Platelet dysregulation occurs when platelets are either hyperreactive or underperforming, leading to issues with bleeding and clotting. All blood cells originate from hematopoietic stem cells and follow a differentiation pathway to become platelets, red blood cells, or white blood cells. While hematopoietic stem cells decline with age, the researchers found a “shortcut” pathway in aged mice that produces hyperreactive platelets straight from megakaryocyte progenitors. This age-specific stem cell pathway is a groundbreaking discovery in the field.
The secondary population of hyperreactive platelets in aged mice starts to appear around midlife and increases with aging. Surprisingly, the trigger for this pathway is not the aging environment itself, as transferring young stem cells to an aged environment did not induce the shortcut pathway. This resilience of one population of platelets to aging highlights the importance of understanding differentiation pathways, rather than just environmental factors, in blood clotting diseases.

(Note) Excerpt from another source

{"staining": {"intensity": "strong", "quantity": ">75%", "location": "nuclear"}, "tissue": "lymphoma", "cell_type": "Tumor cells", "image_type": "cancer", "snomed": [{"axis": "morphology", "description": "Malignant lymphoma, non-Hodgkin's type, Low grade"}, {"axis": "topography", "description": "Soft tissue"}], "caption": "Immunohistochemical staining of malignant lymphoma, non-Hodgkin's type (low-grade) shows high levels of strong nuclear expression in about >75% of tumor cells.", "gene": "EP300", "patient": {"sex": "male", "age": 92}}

The existence of this secondary population of platelets opens up new possibilities for targeting and regulating these problematic cells through their stem cells. This could lead to more effective treatments for clotting-related symptoms using existing medications like Aspirin. By identifying which population of stem cells is more sensitive to these drugs, researchers can tailor therapies to individual patients based on the type of platelets they produce. The UCSC researchers are also working on identifying this secondary population of platelets in human cells with additional funding support.
Collaborators on this research included experts in applied mathematics and medical professionals, as well as current and former scholars at the Institute for the Biology of Stem Cells. The ongoing research aims to manipulate and control the shortcut pathway in mouse models to improve our understanding of blood clotting diseases and develop more targeted treatments. By focusing on upstream cells like hematopoietic stem cells and megakaryocyte progenitors, researchers hope to revolutionize how we approach blood thinning medications and improve outcomes for patients with clotting disorders.